The limitations are equally explicit. Final answer quality still lags backend-only systems: backend accuracy ranges from 0.69–0.80, whereas ConvFill ranges from 0.46–0.52. Grounding is imperfect, and the model sees only the current turn rather than full conversation history. Training is synthetic, evaluation is primarily text-based QA, and the paper reports no direct human evaluation of naturalness, interruption handling, or user satisfaction. It also does not provide a detailed mechanism for barge-in, incremental ASR updates, turn-end prediction, or spoken overlap management. Reported sub-200 ms latency refers to model response latency, not full speech-to-speech latency including ASR and TTS. The paper likewise does not report power consumption, memory footprint, or mobile-device benchmarks beyond the laptop runtime setup.
7. Conceptual positioning and distinction from similarly named work
ConvFill occupies a middle position between cloud-only assistants and purely on-device assistants. Relative to cloud-only systems, it sacrifices some final answer quality in exchange for much lower startup latency. Relative to purely local systems, it preserves local responsiveness while importing a meaningful portion of backend knowledge. The paper also distinguishes ConvFill from speculative decoding: speculative decoding accelerates generation of a single target token sequence by having a small model propose tokens that a larger model verifies or corrects, whereas ConvFill uses the backend as a streaming knowledge provider for a separate phrase-level conversational generation task (Srinivas et al., 10 Nov 2025).

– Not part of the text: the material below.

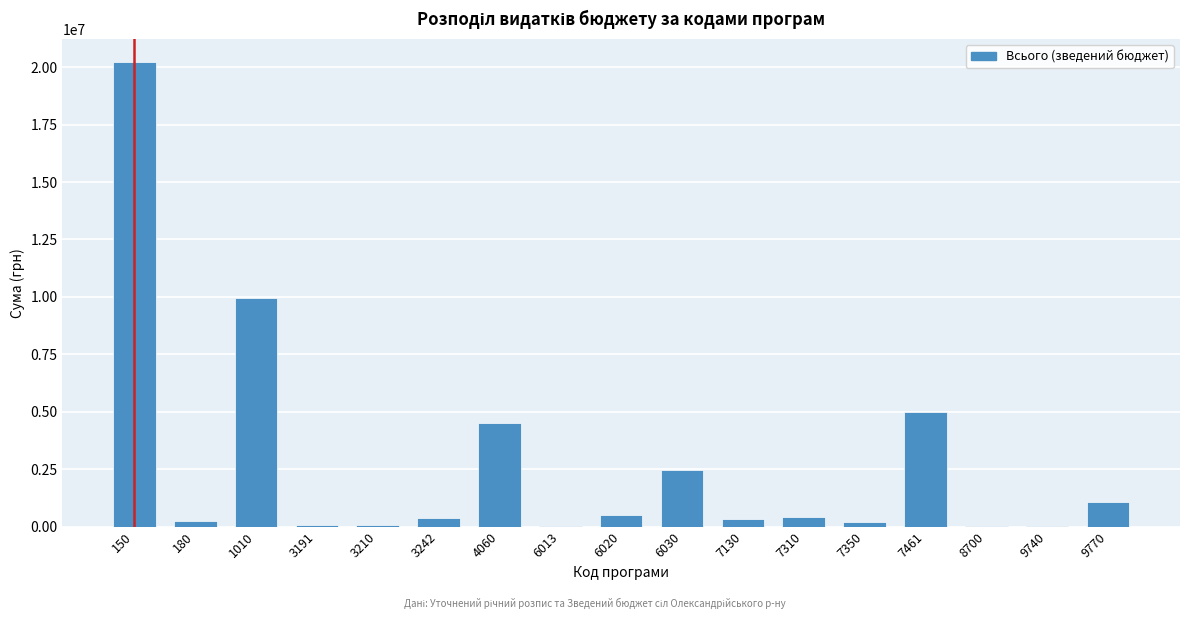

What is the change in value from 7461 to 9770?

-3910240.0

The work’s novelty is therefore primarily at the level of task formulation, hybrid role separation, synthetic supervision, and deployment protocol, not at the level of a novel transformer architecture. The name “ConvFill” refers to filling the conversational gap produced by backend latency, not to token infilling in the masked-language-model sense.
A common terminological confusion arises because of the similarly named paper "From Missing Pieces to Masterpieces: Image Completion with Context-Adaptive Diffusion" (Shamsolmoali et al., 19 Apr 2025), which introduces ConFill, not ConvFill. That work addresses image completion / inpainting with diffusion models, centered on Context-Adaptive Discrepancy (CAD) and Dynamic Sampling, whereas ConvFill addresses responsive conversational voice agents through on-device conversational infill. The similarity in names is accidental; the two systems belong to different problem domains, use different model classes, and pursue different optimization objectives.

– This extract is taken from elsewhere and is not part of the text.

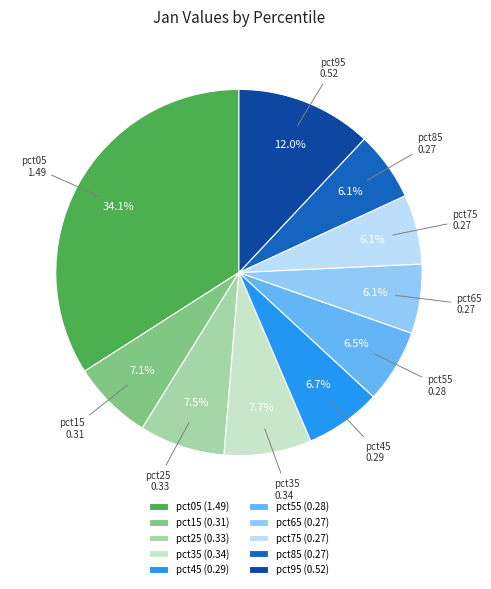

The pct45 slice represents 1% of the pie. True or false?

False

Taken together, the evidence presented for ConvFill supports a specific systems interpretation: a small local LLM can act as a responsive conversational surface, while a slower backend supplies delayed knowledge that is integrated phrase by phrase. This does not eliminate the backend-quality gap, but it does establish conversational infill as a concrete operating point in the broader latency–capability design space for voice agents.